Poeta do transcendente em mim, visão perfeita daquele verso de Fernando Pessoa O que em mim sente stá pensando, de resto coincidente com a caracterização que já Oliveira Martins fazia  de Antero no prefácio aos seus Sonetos

“É um poeta que sente, mas é um raciocínio que pensa. Pensa o que sente; sente o que pensa.”,

os seus sonetos acompanham-nos pela vida logo que os conhecemos.

Enviando por carta a João de Deus o soneto que escolhi, diz-lhe Antero:

E agora aí vai um soneto. Será talvez o primeiro de que gostes por mais alguma coisa que só pela forma.

 

O meu pessimismo tem-se desvanecido com esta vida contemplativa no meio da boa natureza. Reconheci que andar por toda a parte a proclamar, com voz lúgubre, que o mundo é vão, era ainda uma última vaidade… lá vai o soneto –

 

Na mão de Deus, na sua mão direita,

Descansou afinal meu coração.

Do palácio encantado da Ilusão

Desci a passo e passo a escada estreita.

 

Como as flores mortais, com que se enfeita

A ignorãncia infantil, despojo vão,

Depus do Ideal e da Paixão

A forma transitória e imperfeita.

 

Como criança, em lobrega jornada,

Que a mãe leva no colo agasalhada,

E atravessa, sorrindo vagamente,

 

Selvas, mares, areias do deserto…

Dorme o teu sono, coração liberto,

Dorme na mão de Deus eternamente.

 

 

 

É ainda numa carta a João de Deus datada de Vila do Conde que no inicio desse mesmo ano, a 13 de janeiro de 1882, dá conta do estado de espírito que o anima –

“Eu dou-me aqui bem, apesar de viver completamente só. Quando quero falar, vou ao Porto conversar com Oliveira Martins. Se tu ali estivesses também, tinha tudo quanto desejo.

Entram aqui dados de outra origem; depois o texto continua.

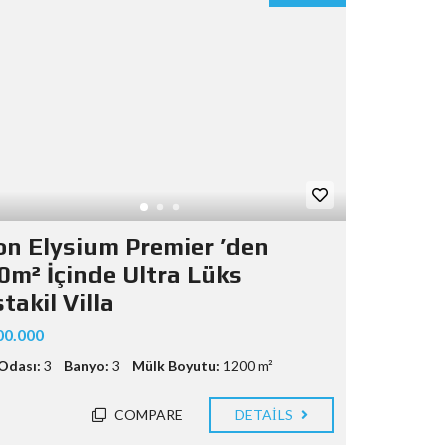
on Elysium Premier ’den
0m² İçinde Ultra Lüks
akil Villa
00.000
Odası:
3
Banyo:
3
Mülk Boyutu:
1200 m²
COMPARE
DETAILS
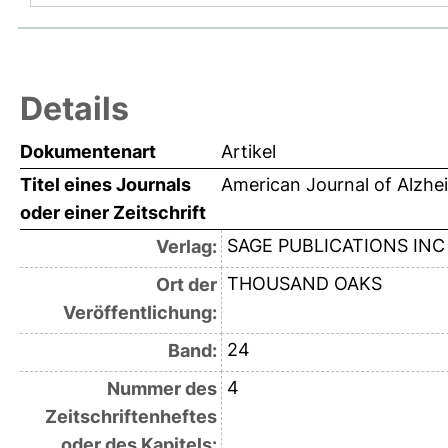
Details
Dokumentenart
Artikel
Titel eines Journals
American Journal of Alzhe
oder einer Zeitschrift
SAGE PUBLICATIONS INC
Verlag:
THOUSAND OAKS
Ort der
Veröffentlichung:
24
Band:
4
Nummer des
Zeitschriftenheftes
oder des Kapitels:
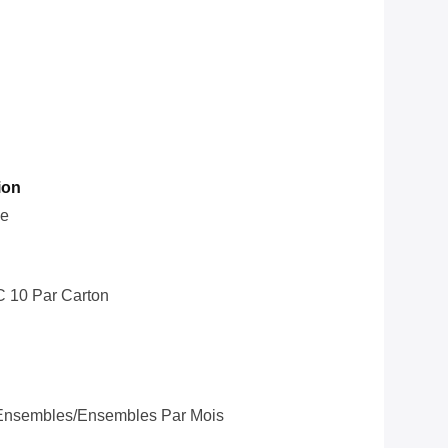
ion
le
C 10 Par Carton
Ensembles/ensembles Par Mois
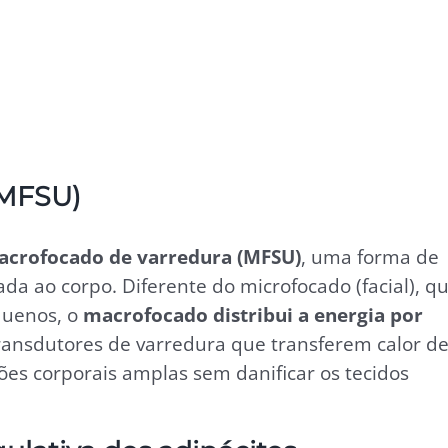
(MFSU)
acrofocado de varredura (MFSU)
, uma forma de
ada ao corpo. Diferente do microfocado (facial), q
quenos, o
macrofocado distribui a energia por
ransdutores de varredura que transferem calor d
ões corporais amplas sem danificar os tecidos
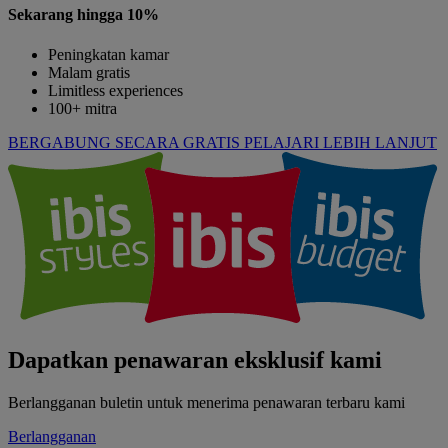
Sekarang hingga 10%
Peningkatan kamar
Malam gratis
Limitless experiences
100+ mitra
BERGABUNG SECARA GRATIS
PELAJARI LEBIH LANJUT
Dapatkan penawaran eksklusif kami
Berlangganan buletin untuk menerima penawaran terbaru kami
Berlangganan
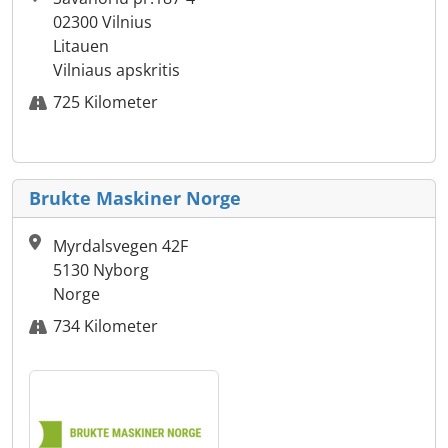
02300 Vilnius
Litauen
Vilniaus apskritis
725 Kilometer
Brukte Maskiner Norge
Myrdalsvegen 42F
5130 Nyborg
Norge
734 Kilometer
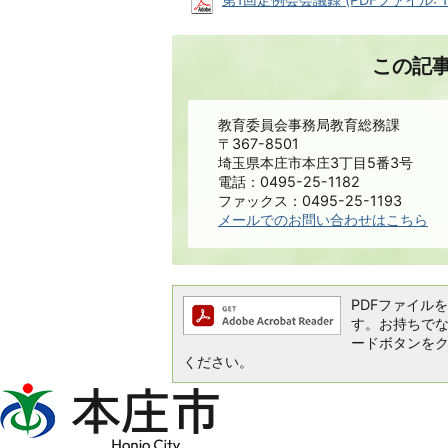
この記
教育委員会事務局教育総務課
〒367-8501
埼玉県本庄市本庄3丁目5番3号
電話：0495-25-1182
ファックス：0495-25-1193
メールでのお問い合わせはこちら
PDFファイルを閲
す。お持ちでない方
ードボタンを
ください。
本
庄
市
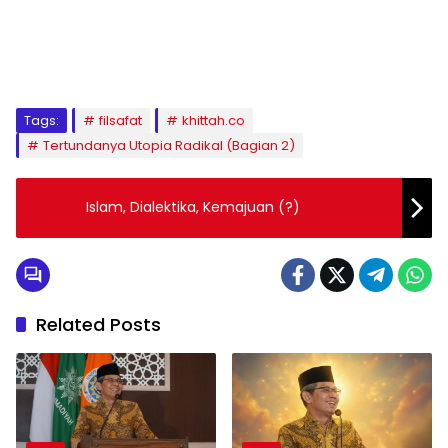
1
2
3
4
5
6
7
8
9
Tags:
filsafat
khittah.co
Tertundanya Utopia Radikal (Bagian 2)
Islam, Dialektika, Kemajuan (?)
Related Posts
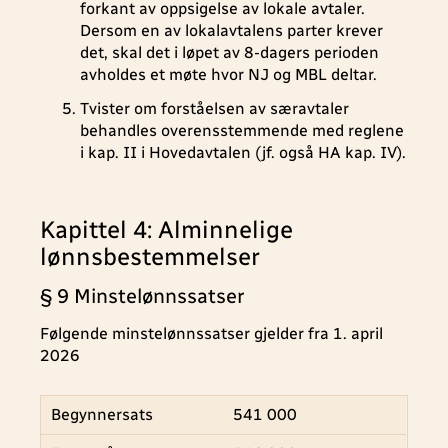
forkant av oppsigelse av lokale avtaler.
Dersom en av lokalavtalens parter krever
det, skal det i løpet av 8-dagers perioden
avholdes et møte hvor NJ og MBL deltar.
Tvister om forståelsen av særavtaler
behandles overensstemmende med reglene
i kap. II i Hovedavtalen (jf. også HA kap. IV).
Kapittel 4: Alminnelige
lønnsbestemmelser
§ 9 Minstelønnssatser
Følgende minstelønnssatser gjelder fra 1. april
2026
Begynnersats
541 000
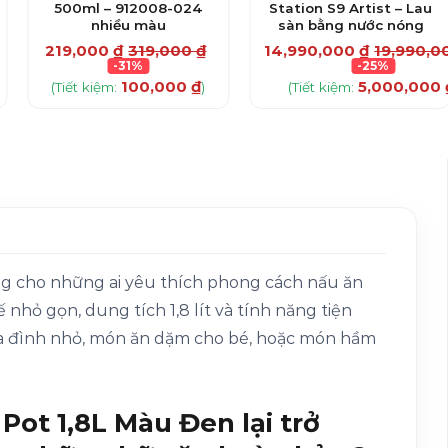
500ml – 912008-024
Station S9 Artist – Lau
nhiều màu
sàn bằng nước nóng
219,000
₫
319,000
₫
14,990,000
₫
19,990,
-31%
-25%
100,000
₫
5,000,000
(Tiết kiệm:
)
(Tiết kiệm:
ởng cho những ai yêu thích phong cách nấu ăn
 nhỏ gọn, dung tích 1,8 lít và tính năng tiện
ia đình nhỏ, món ăn dặm cho bé, hoặc món hầm
Pot 1,8L Màu Đen lại trở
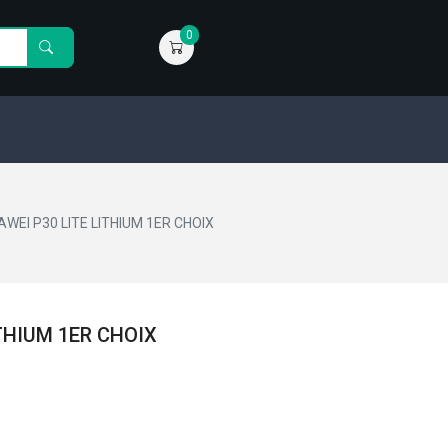
0
WEI P30 LITE LITHIUM 1ER CHOIX
THIUM 1ER CHOIX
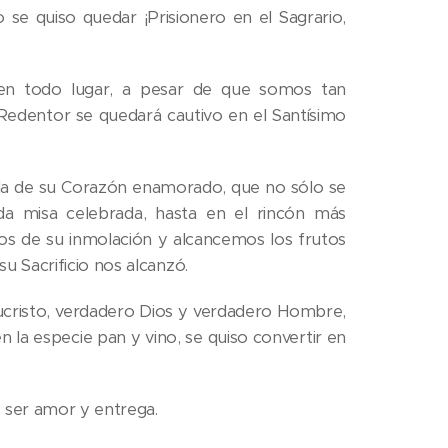
se quiso quedar ¡Prisionero en el Sagrario,
 en todo lugar, a pesar de que somos tan
Redentor se quedará cautivo en el Santísimo
dida de su Corazón enamorado, que no sólo se
ada misa celebrada, hasta en el rincón más
mos de su inmolación y alcancemos los frutos
su Sacrificio nos alcanzó.
sucristo, verdadero Dios y verdadero Hombre,
 la especie pan y vino, se quiso convertir en
 ser amor y entrega.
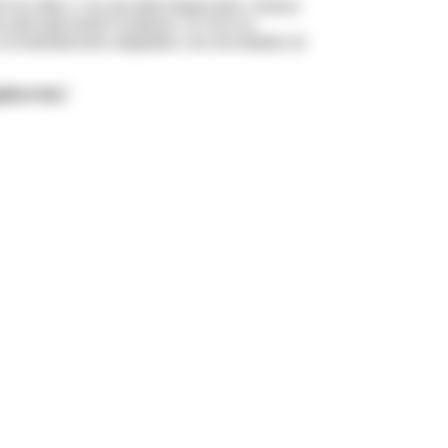
o de los niños. Con una dieta balanceada y buenos
 adecuada desde la infancia. Si vives en
r recomendaciones adaptadas a las necesidades de
pieza hoy!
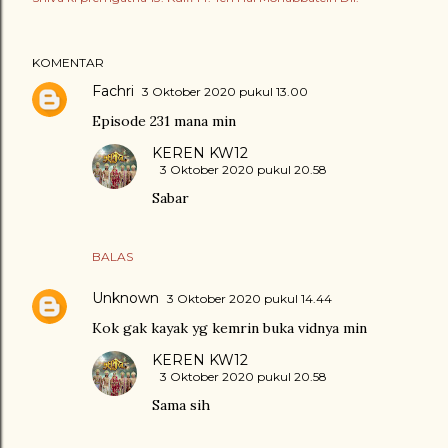
KOMENTAR
Fachri
3 Oktober 2020 pukul 13.00
Episode 231 mana min
KEREN KW12
3 Oktober 2020 pukul 20.58
Sabar
BALAS
Unknown
3 Oktober 2020 pukul 14.44
Kok gak kayak yg kemrin buka vidnya min
KEREN KW12
3 Oktober 2020 pukul 20.58
Sama sih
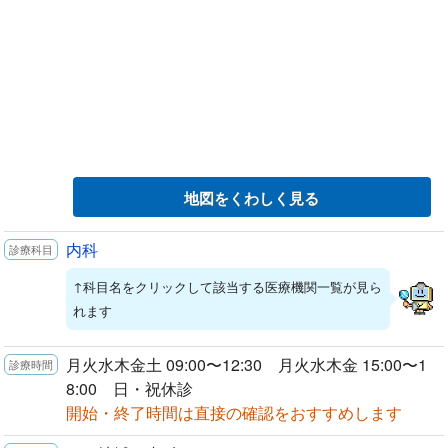
地図をくわしく見る
内科
↑科目名をクリックして該当する医療機関一覧が見ら
れます
月火水木金土 09:00〜12:30 月火水木金 15:00〜1
8:00 日・祝休診
開始・終了時間は直接の確認をおすすめします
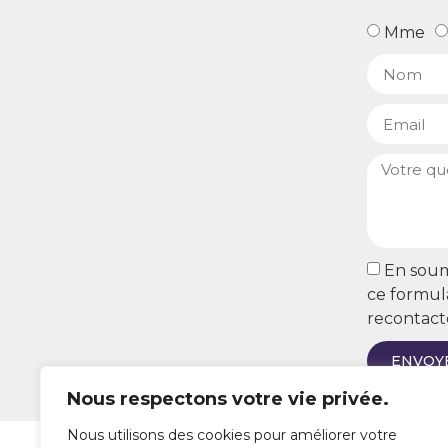
Mme
En soume
ce formula
recontact
ENVOY
Nous respectons votre vie privée.
Nous utilisons des cookies pour améliorer votre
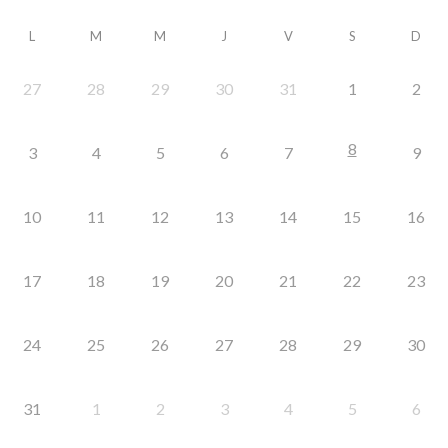
L
M
M
J
V
S
D
27
28
29
30
31
1
2
8
3
4
5
6
7
9
10
11
12
13
14
15
16
17
18
19
20
21
22
23
24
25
26
27
28
29
30
31
1
2
3
4
5
6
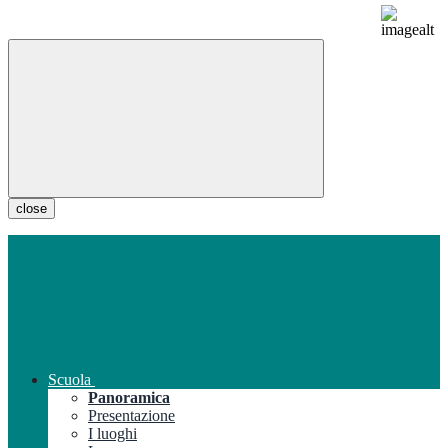
close
Scuola
Panoramica
Presentazione
I luoghi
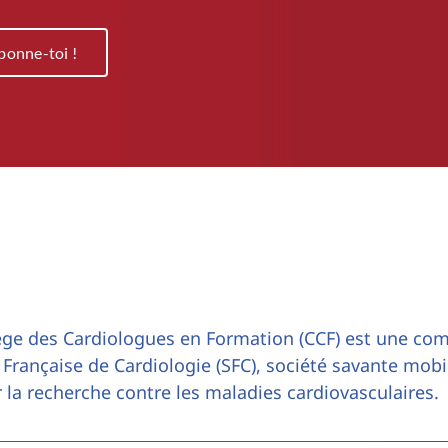
bonne-toi !
ège des Cardiologues en Formation (CCF) est une co
 Française de Cardiologie (SFC), société savante mobi
 la recherche contre les maladies cardiovasculaires.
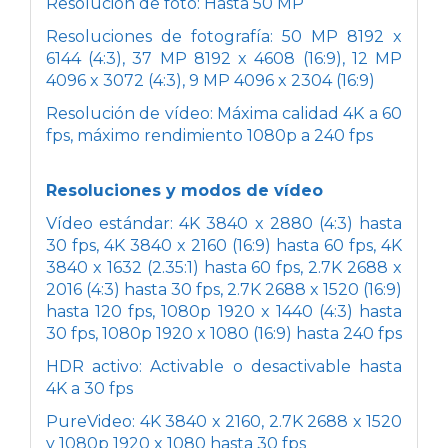
Resolución de foto: Hasta 50 MP
Resoluciones de fotografía: 50 MP 8192 x
6144 (4:3), 37 MP 8192 x 4608 (16:9), 12 MP
4096 x 3072 (4:3), 9 MP 4096 x 2304 (16:9)
Resolución de vídeo: Máxima calidad 4K a 60
fps, máximo rendimiento 1080p a 240 fps
Resoluciones y modos de vídeo
Vídeo estándar: 4K 3840 x 2880 (4:3) hasta
30 fps, 4K 3840 x 2160 (16:9) hasta 60 fps, 4K
3840 x 1632 (2.35:1) hasta 60 fps, 2.7K 2688 x
2016 (4:3) hasta 30 fps, 2.7K 2688 x 1520 (16:9)
hasta 120 fps, 1080p 1920 x 1440 (4:3) hasta
30 fps, 1080p 1920 x 1080 (16:9) hasta 240 fps
HDR activo: Activable o desactivable hasta
4K a 30 fps
PureVideo: 4K 3840 x 2160, 2.7K 2688 x 1520
y 1080p 1920 x 1080 hasta 30 fps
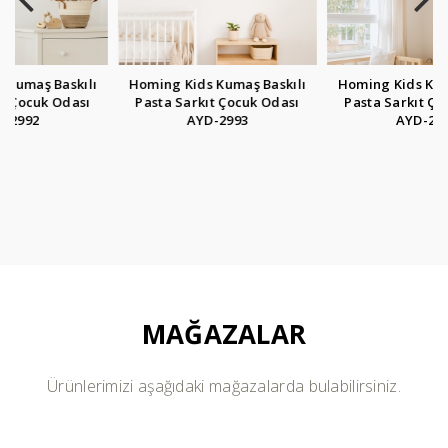
Homing Kids Kumaş Baskılı
Homing Kids Kumaş Baskılı
Pasta Sarkıt Çocuk Odası
Pasta Sarkıt Çocuk Odası
AYD-2993
AYD-2994
MAĞAZALAR
Ürünlerimizi aşağıdaki mağazalarda bulabilirsiniz.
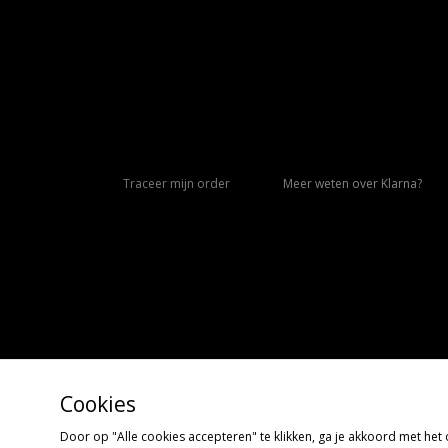
Traceer mijn order
Meer weten over Klarna?
Cookies
Door op "Alle cookies accepteren" te klikken, ga je akkoord met he
Copyright © 2026 size?, Alle rechten voorbehouden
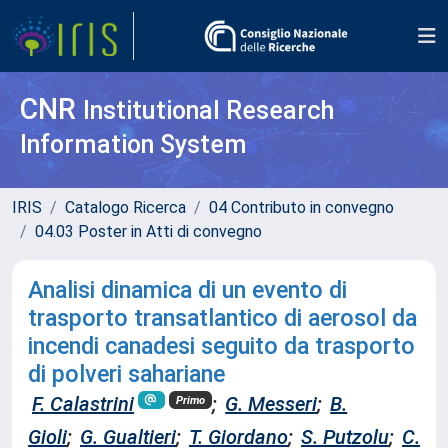
CNR
Institutional Research
Information System
IRIS
Catalogo Ricerca
04 Contributo in convegno
04.03 Poster in Atti di convegno
Analisi dinamica di un evento di
trasporto transatlantico di aerosol da
incendi canadesi seguito da trasporto
di polveri sahariane
F. Calastrini
;
G. Messeri
;
B.
Primo
Gioli
;
G. Gualtieri
;
T. Giordano
;
S. Putzolu
;
C.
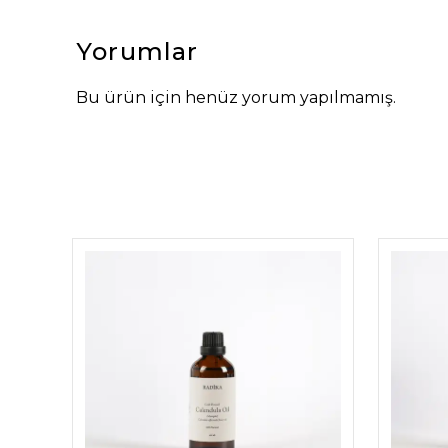
Yorumlar
Bu ürün için henüz yorum yapılmamış.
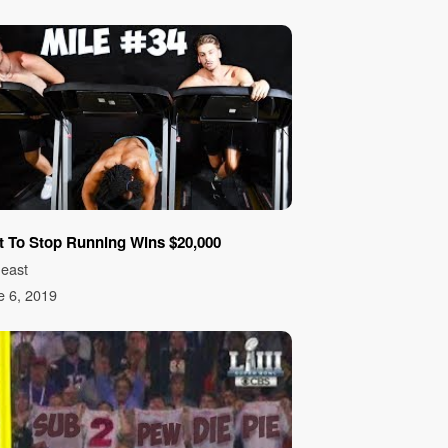
t To Stop Running Wins $20,000
east
e 6, 2019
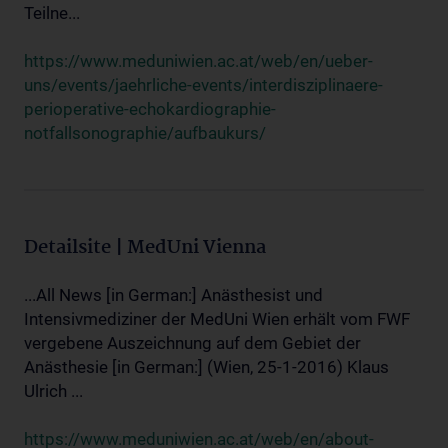
Teilne...
https://www.meduniwien.ac.at/web/en/ueber-
uns/events/jaehrliche-events/interdisziplinaere-
perioperative-echokardiographie-
notfallsonographie/aufbaukurs/
Detailsite | MedUni Vienna
...All News [in German:] Anästhesist und
Intensivmediziner der MedUni Wien erhält vom FWF
vergebene Auszeichnung auf dem Gebiet der
Anästhesie [in German:] (Wien, 25-1-2016) Klaus
Ulrich ...
https://www.meduniwien.ac.at/web/en/about-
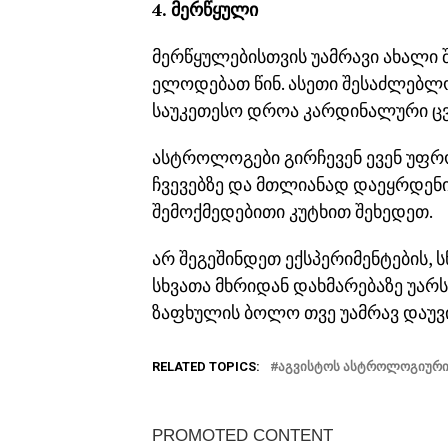
4. მერწყული
მერწყულებისთვის უამრავი ახალი 
ელოდებათ წინ. ასეთი შესაძლებლო
საუკეთესო დროა კარდინალური ც
ასტროლოგები გირჩევენ ევენ უფრო
ჩვევებზე და მთლიანად დაეყრდენი
შემოქმედებითი კუტხით შეხედეთ.
არ შეგეშინდეთ ექსპერიმენტების, 
სხვათა მხრიდან დახმარებაზე უარ
ზაფხულის ბოლო თვე უამრავ დაუვ
RELATED TOPICS:
ᲐᲒᲕᲘᲡᲢᲝᲡ ᲐᲡᲢᲠᲝᲚᲝᲒᲘᲣᲠᲘ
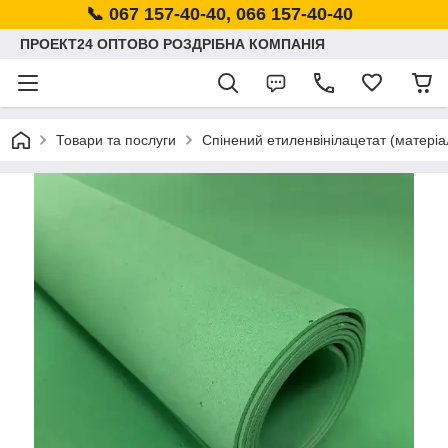
📞 067 157-40-40, 066 157-40-40
ПРОЕКТ24 ОПТОВО РОЗДРІБНА КОМПАНІЯ
Товари та послуги
Спінений етиленвінілацетат (матеріа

Aqui as praias são amplas e belas, e por elas passeio ou me estendo ao sol, com a voluptuosidade que só conhecem os poetas e os lagartos, adoradores da luz.”

Estes extractos são esclarecedores do ânimo do poeta e a placidez que transparece nas cartas reflecte-se no poema.

Como estamos longe do pessimismo de tanta da sua poesia, numa aceitação da harmonia do mundo qual “criança ... Que a mãe leva no colo… E atravessa sorrindo… Selvas, mares, areias do deserto…”

Fiquemos por agora com este Deus em poesia que nos permite dormir o sono com o coração liberto.